Remove all unnecessary mongoose populates

In DataLoaders, foreign fields are always populated. This was done in order to avoid errors with ObjectIDs using the Buffer format, which caused problems in GraphQL default type resolvers. However, having these populates causes a lot of unnecessary queries and thus slows down the application. This issue should therefore be addressed. One solution might be to convert ObjectIDs toString('hex').
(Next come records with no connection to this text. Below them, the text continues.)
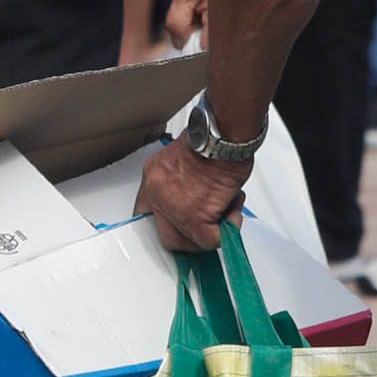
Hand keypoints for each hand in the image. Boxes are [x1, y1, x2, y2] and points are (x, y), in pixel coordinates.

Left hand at [135, 137, 245, 254]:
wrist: (224, 135)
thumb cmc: (213, 139)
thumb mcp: (184, 156)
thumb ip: (181, 181)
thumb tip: (194, 199)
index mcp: (153, 176)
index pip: (145, 215)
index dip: (167, 225)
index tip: (180, 228)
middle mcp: (158, 193)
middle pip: (167, 236)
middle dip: (191, 237)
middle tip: (208, 227)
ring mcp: (174, 207)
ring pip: (189, 241)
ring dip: (213, 230)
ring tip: (226, 208)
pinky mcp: (194, 216)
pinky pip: (210, 240)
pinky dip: (227, 230)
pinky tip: (232, 210)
Preview temperature and humidity in sensor button

Instead of just showing a graph icon on the sensor button, it would be more convenient to display the last measured temperature and humidity. It should be something like this:

------------------------
|                       |
| <temp-icon>: 23*C.    |
|                       |
| <humid-icon>: 38%.    |
|                       |
------------------------

Also, the icons should be either pale red, orange or green depending on whether the values are good or not.